Wiener Neos: Was Meinl-Reisinger und „den HC“ eint
In den USA ist das Format bei Talkmastern und Promis beliebt – in der Wiener Stadtpolitik hat sich Neos-Chef Christoph Wiederkehr unlängst daran versucht: In einem Online-Video las er Wortmeldungen von Impfgegnern vor und kommentierte sie betont geistreich. Das wirkt – vermutlich – jung und innovativ. Zumindest die pinke Zielgruppe dürfte das so sehen. Auch sonst ist Wiederkehr bemüht, einen modernen Politikertyp abzugeben. Dass er 28 Jahre alt ist, hilft ihm dabei ebenso wie seine politischen Gegenüber in der Wiener Politik.

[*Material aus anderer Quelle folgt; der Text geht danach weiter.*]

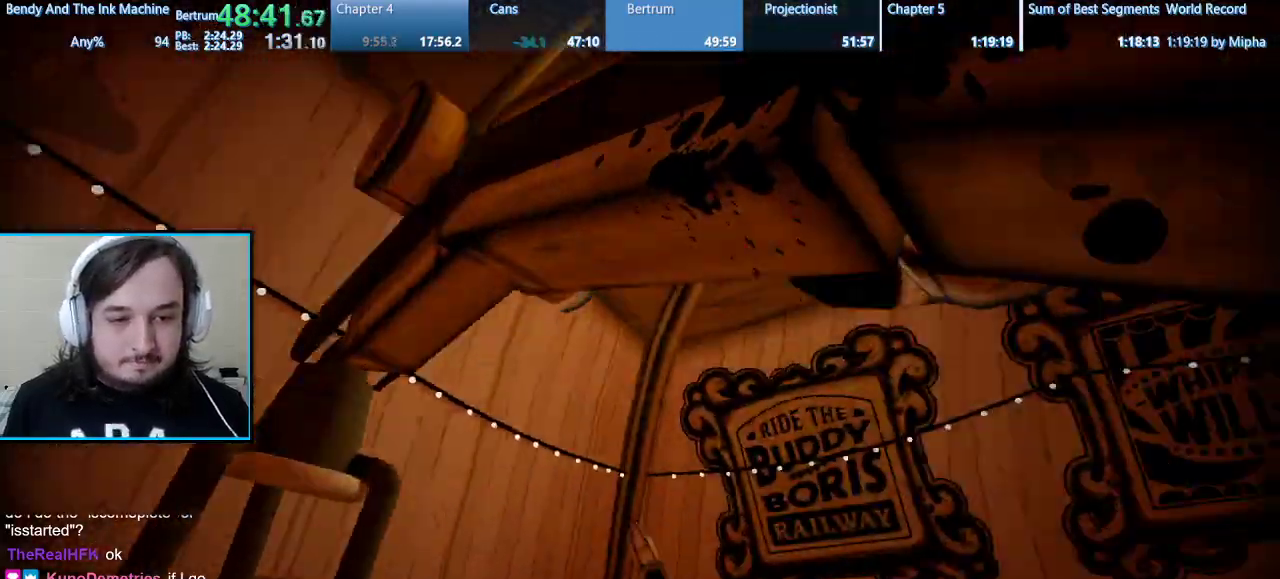
{"keys": ["a"], "mouse": [], "events": [[233, "w", "up"], [300, "shift", "up"], [333, "d", "up"], [367, "a", "down"]]}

Eigentlich – das bescheinigen ihm auch Mitbewerber – ist Wiederkehr ein gutes Angebot für Junge, Urbane . Solche, denen die ÖVP stets zu altbacken war und denen die Grünen zu links sind.
Dennoch: Ob Wiederkehr, der die Wiener Neos seit dem Wechsel von Beate Meinl-Reisinger in den Bund führt, das auch im Wahlkampf tun darf, ist unklar. Wer Spitzenkandidat wird, ist noch nicht entschieden. „Es ist nicht ausgeschlossen, dass Beate einen HC macht“, heißt es aus informierten Kreisen. Sie könnte – wie Heinz Christian Strache in der FPÖ – vom Bund aus in Wien wahlkämpfen.
Politische Schwergewichte
Wiederkehr gilt vielen als unbekannt und unerfahren. Mit Bürgermeister Michael Ludwig (SPÖ) und ÖVP- Kandidat und Kulturminister Gernot Blümel hat er es mit politischen Schwergewichten zu tun. Inhaltlich hat sich Wiederkehr eingearbeitet. Er tritt beim Thema Gesundheit – Stichwort Impfen – glaubwürdig auf. Die Neos führt er als Kontrollpartei, was ihn vor allem auf Konfrontation mit der SPÖ bringt. Wiederkehr ist treibende Kraft hinter der Berichterstattung über rote Vereinsskandale.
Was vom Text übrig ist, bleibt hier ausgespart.